BEGIN Information shown

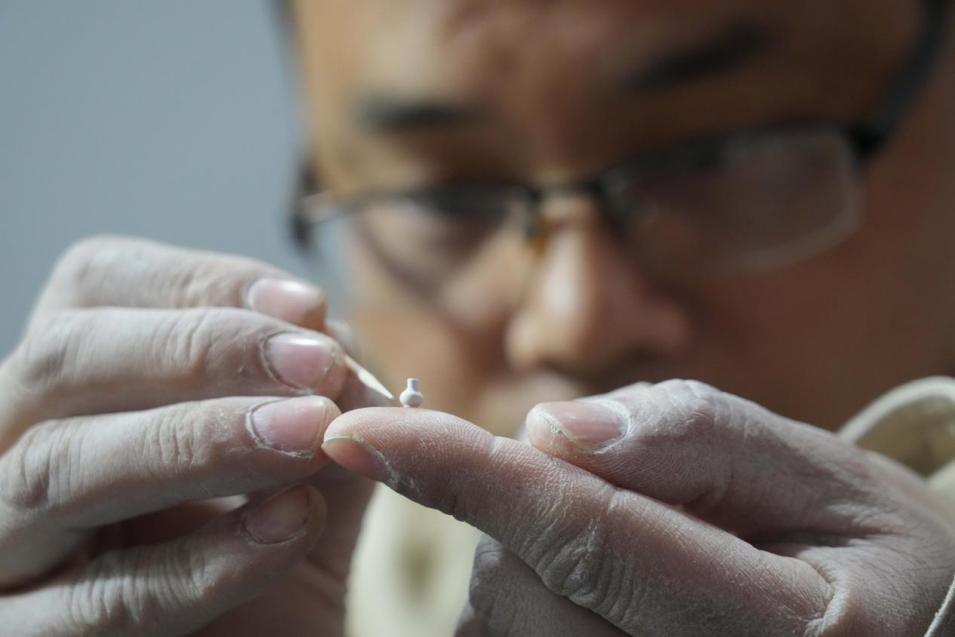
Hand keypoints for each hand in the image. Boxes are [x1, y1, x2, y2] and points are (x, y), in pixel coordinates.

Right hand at [0, 236, 376, 635]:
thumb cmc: (272, 535)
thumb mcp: (308, 448)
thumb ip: (319, 391)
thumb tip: (328, 340)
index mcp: (74, 381)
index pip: (96, 284)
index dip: (205, 284)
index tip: (310, 310)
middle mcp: (16, 445)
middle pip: (64, 359)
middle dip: (204, 351)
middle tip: (318, 366)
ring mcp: (7, 546)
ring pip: (64, 469)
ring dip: (202, 440)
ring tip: (313, 433)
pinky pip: (103, 598)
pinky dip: (211, 555)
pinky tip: (296, 522)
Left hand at [323, 380, 954, 635]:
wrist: (902, 636)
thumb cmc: (860, 546)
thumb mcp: (815, 470)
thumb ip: (686, 437)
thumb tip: (545, 431)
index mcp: (778, 627)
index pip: (584, 534)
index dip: (463, 473)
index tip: (358, 429)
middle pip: (526, 578)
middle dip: (528, 505)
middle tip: (625, 489)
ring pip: (503, 616)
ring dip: (530, 555)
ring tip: (634, 550)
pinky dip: (526, 597)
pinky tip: (597, 592)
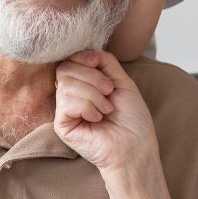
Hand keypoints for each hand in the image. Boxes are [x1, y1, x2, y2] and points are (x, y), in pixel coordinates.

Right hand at [54, 50, 159, 175]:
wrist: (135, 146)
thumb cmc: (132, 118)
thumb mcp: (121, 81)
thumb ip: (105, 62)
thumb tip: (87, 52)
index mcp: (84, 84)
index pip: (70, 60)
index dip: (82, 56)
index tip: (97, 62)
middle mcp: (71, 95)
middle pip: (65, 69)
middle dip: (92, 77)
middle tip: (109, 92)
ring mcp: (65, 110)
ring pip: (66, 85)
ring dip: (93, 95)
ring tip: (106, 109)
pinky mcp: (62, 125)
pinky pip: (66, 103)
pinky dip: (87, 107)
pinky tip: (97, 119)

END Information shown

# What to do
Copy out each line of the records that holds the string "middle".

# Task response
middle mcp: (16, 445)
middle pip: (64, 359)
middle dip: (204, 351)
middle tip: (318, 366)
middle pip: (526, 578)
middle dip: (528, 505)
middle tip: (625, 489)
middle mcp: (71, 95)
middle pip: (65, 69)
middle dip: (92, 77)
middle tip: (109, 92)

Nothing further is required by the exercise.